Otro pecado contra el cual luchaba
duramente era el concubinato, la unión libre. Y hasta llegó a prohibir que en
sus colegios recibieran a las hijas de los que públicamente vivían dando
escándalo por su concubinato o su unión libre. Muchos la criticaban por esto,
pero su conciencia no le permitía dejar en paz a los que hacían pública
profesión de pecado. No aceptaba el vivir sirviendo al mismo tiempo a Dios y al
diablo.
La Madre Cabrini había nacido para
gobernar. Procuraba vivir al día con las buenas ideas modernas y no se cerraba
a lo nuevo por puro capricho por lo pasado. Pero lo nuevo que era escandaloso
lo rechazaba valientemente sin más ni más. Era inflexible para hacer cumplir
los reglamentos y para exigir buen comportamiento, pero al mismo tiempo se
hacía amar por su gran bondad. A sus religiosas les repetía: "No olvidemos
que seguimos al Buen Pastor, Nuestro Señor Jesucristo, que es manso y humilde
de corazón. Jamás echemos una cucharada de amargura en la vida de los demás. No
seamos duras ni bruscas con nadie. Que los que nos traten se vayan siempre
contentos de haber sido tratados muy amablemente por nosotras".
En 1892, al cumplirse el cuarto
centenario del descubrimiento de América, fundó en Nueva York una gran obra:
"El hospital Colón". Luego fundó nuevas casas de su comunidad en
Costa Rica, Brasil, Buenos Aires, Panamá, Chile e Italia. Cuando le decían que
no emprendiera la fundación de una obra porque iba a encontrar enormes dificultades,
respondía: "Pero, quién es el que va a llevar esta obra al éxito:
¿nosotras o Dios?", y emprendía la fundación.
Durante doce años estuvo viajando
por diversos países fundando casas de su congregación. Ella podría ser nombrada
patrona de los viajeros internacionales. Y en su tiempo el viajar era mucho más
complicado y difícil que ahora. Su amor por los pobres y su deseo de salvar
almas y de hacer conocer y amar más a Dios la llevó de un sitio a otro del
mundo, aunque fueran muy distantes. De Río de Janeiro a Roma, de Francia a
Inglaterra y de Italia a Norteamérica.

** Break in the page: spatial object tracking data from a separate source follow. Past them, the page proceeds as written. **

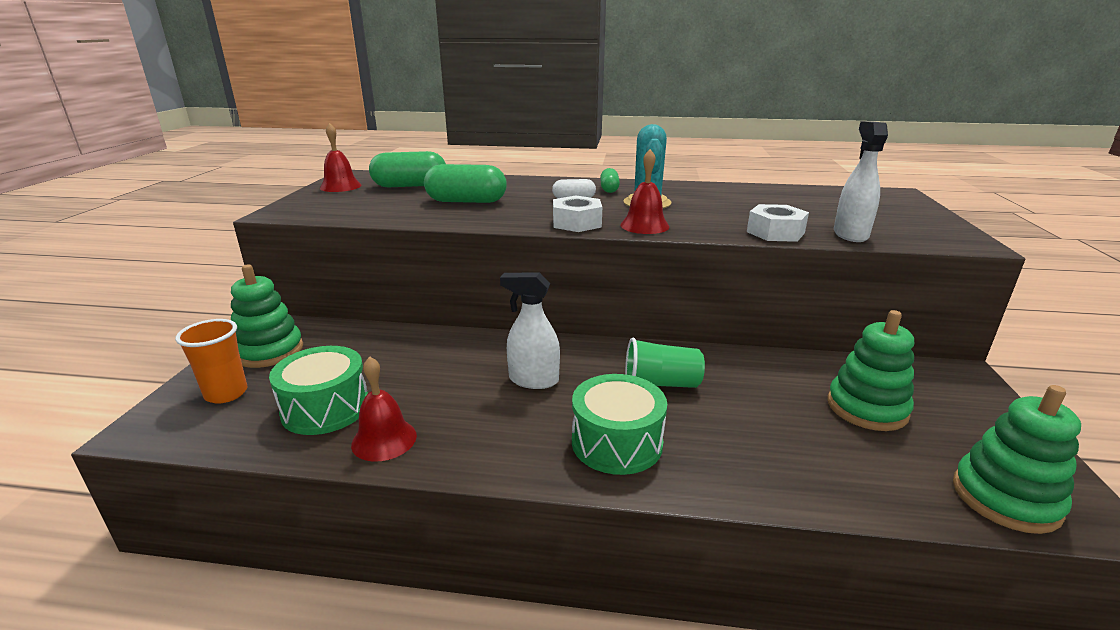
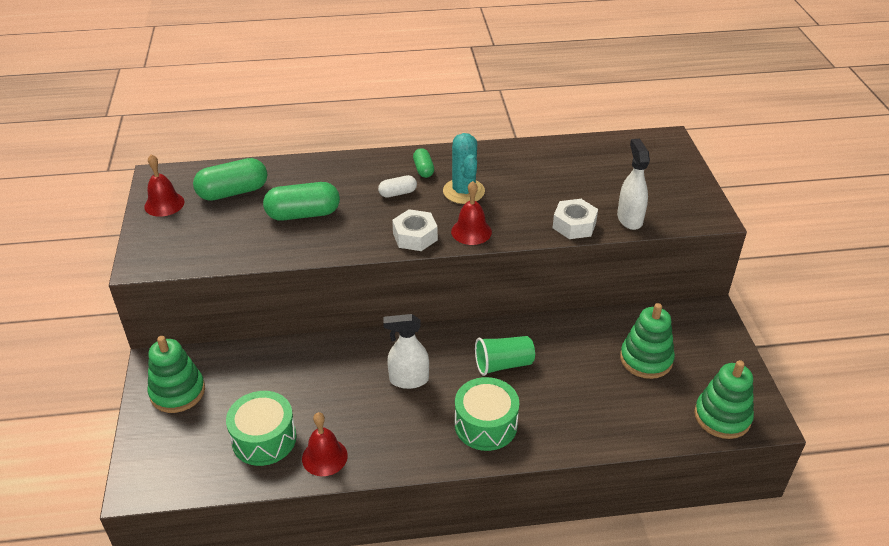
camera: 15 degrees left, 15 degrees up
(226, 393) = (175, 442): orange cup -> none

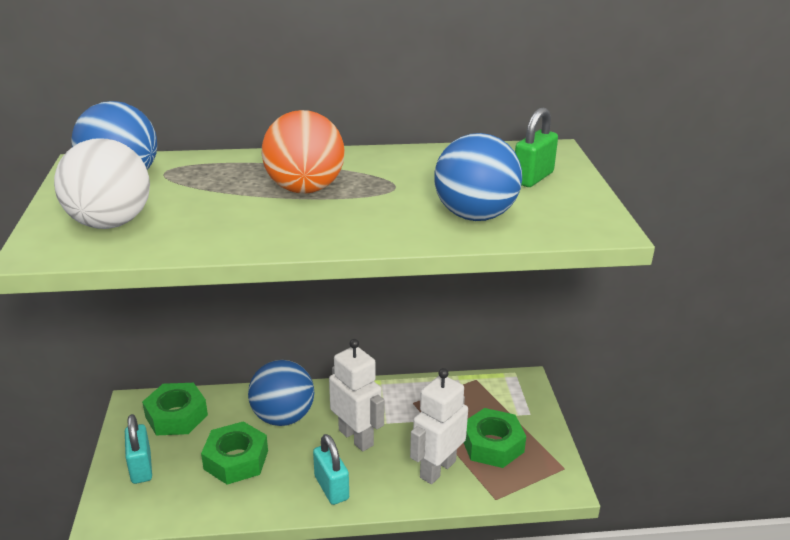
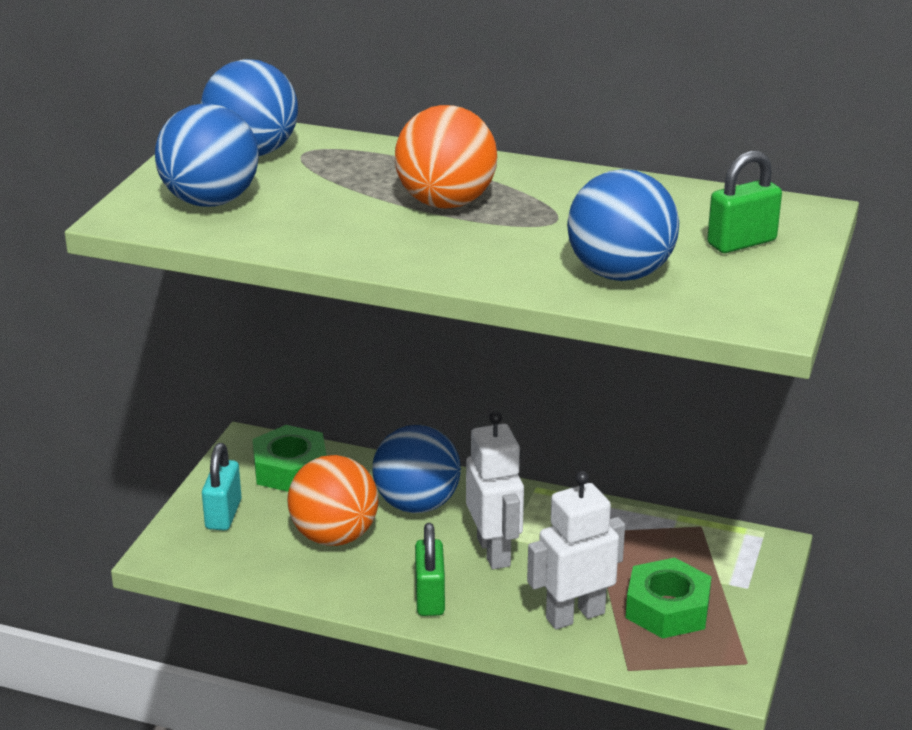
camera: 25 degrees right, 0 degrees up
(110, 223) = (210, 201): white ball -> blue ball
(236, 460) = (334, 536): green nut -> orange ball
(331, 488) = (430, 598): turquoise padlock -> green padlock

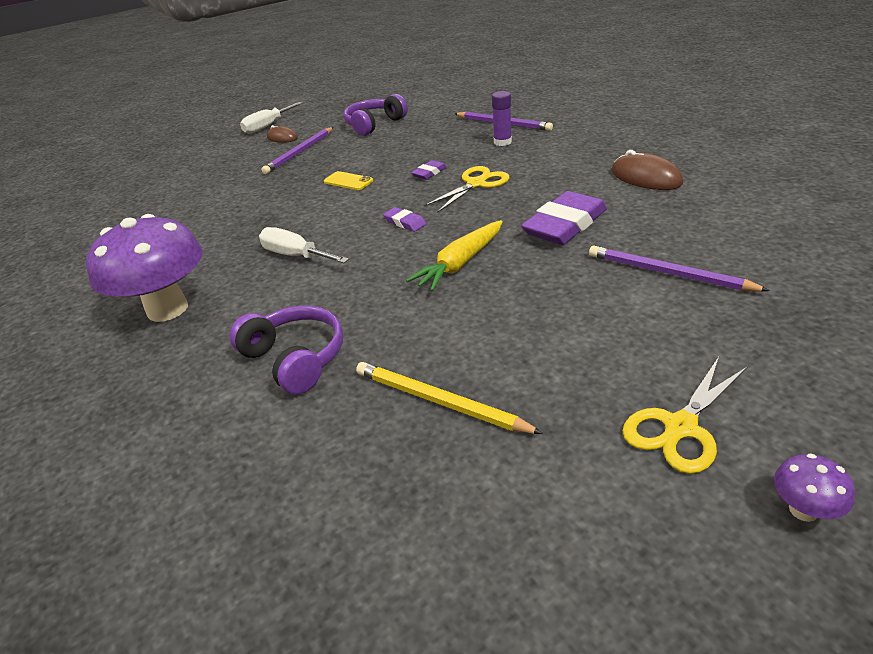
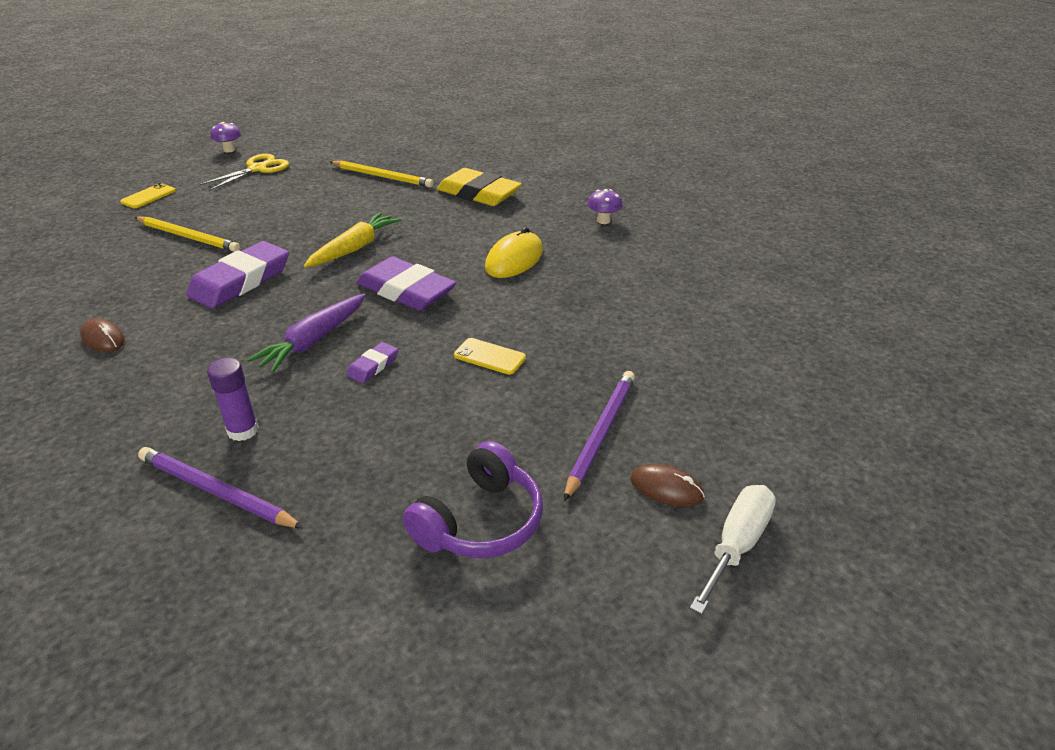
camera: 170 degrees right, 0 degrees up
(167, 309) = (603, 221): purple mushroom -> purple mushroom, size x0.40
(295, 256) = (514, 259): white screwdriver -> yellow mouse
(295, 358) = (479, 193): purple headphones -> yellow eraser
(405, 222) = (406, 290): purple eraser -> purple eraser, size x2.14
(476, 184) = (313, 341): yellow scissors -> purple carrot
(645, 177) = (103, 338): brown mouse -> brown mouse, size x0.64
(668, 273) = (188, 237): purple pencil -> yellow pencil
(811, 347) = (148, 196): none -> yellow phone

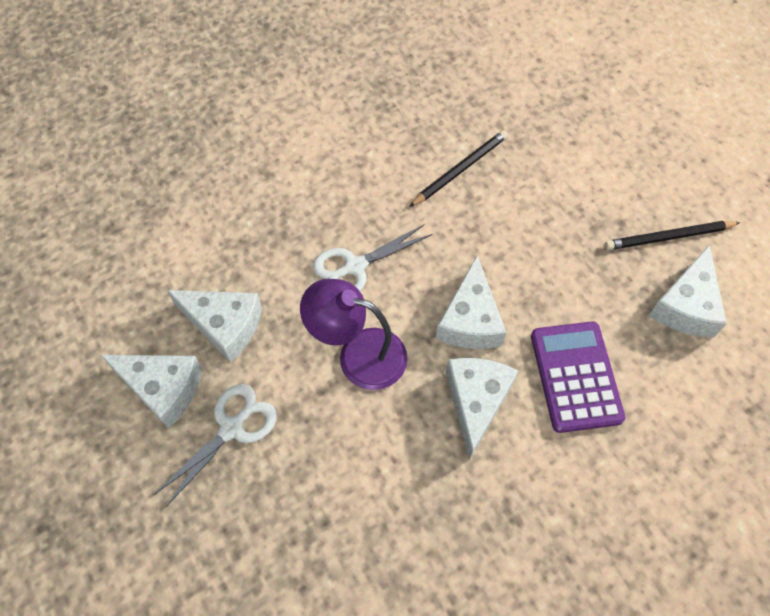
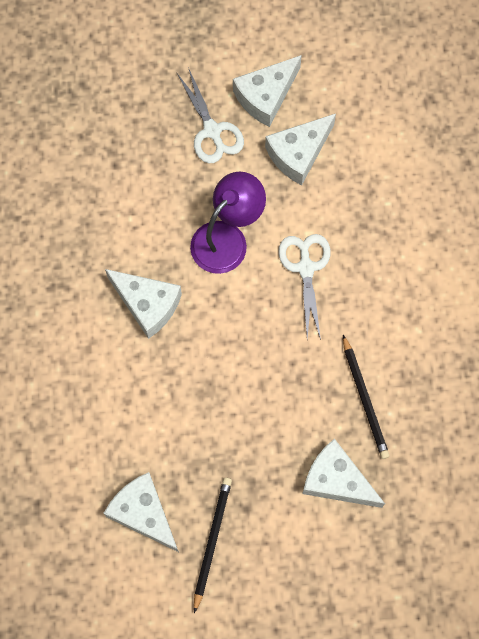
camera: 115 degrees right, 10 degrees up
(470, 320) = (215, 333): white cheese -> white cheese (336, 480)
(575, 376) = (130, 387): purple calculator -> none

Todo por extender el reino de Dios.
La comunidad, que había empezado
con ella y siete hermanas, ya contaba con mil religiosas, enseñando en escuelas
gratuitas y orfanatos, y atendiendo en hospitales y otras obras de caridad.
Hasta los presos de la peor cárcel de Estados Unidos, la cárcel de Sing-Sing,
la proclamaban su bienhechora.
Durante los últimos siete años se
sentía muy agotada y con una salud muy deficiente pero no por eso dejaba de
trabajar incansablemente promoviendo sus obras de caridad y de evangelización.
Y el 22 de diciembre de 1917 murió de repente, más quizás por agotamiento de
tanto trabajar, que por edad, pues sólo tenía 67 años. Sus restos se conservan
en el colegio Cabrini en Nueva York.
Ella fue la primera ciudadana
norteamericana declarada santa por el Sumo Pontífice. Nadie que no hubiese
tenido una gran santidad y un inmenso amor a Dios y al prójimo habría podido
llevar a cabo obras tan grandes como ella logró realizar.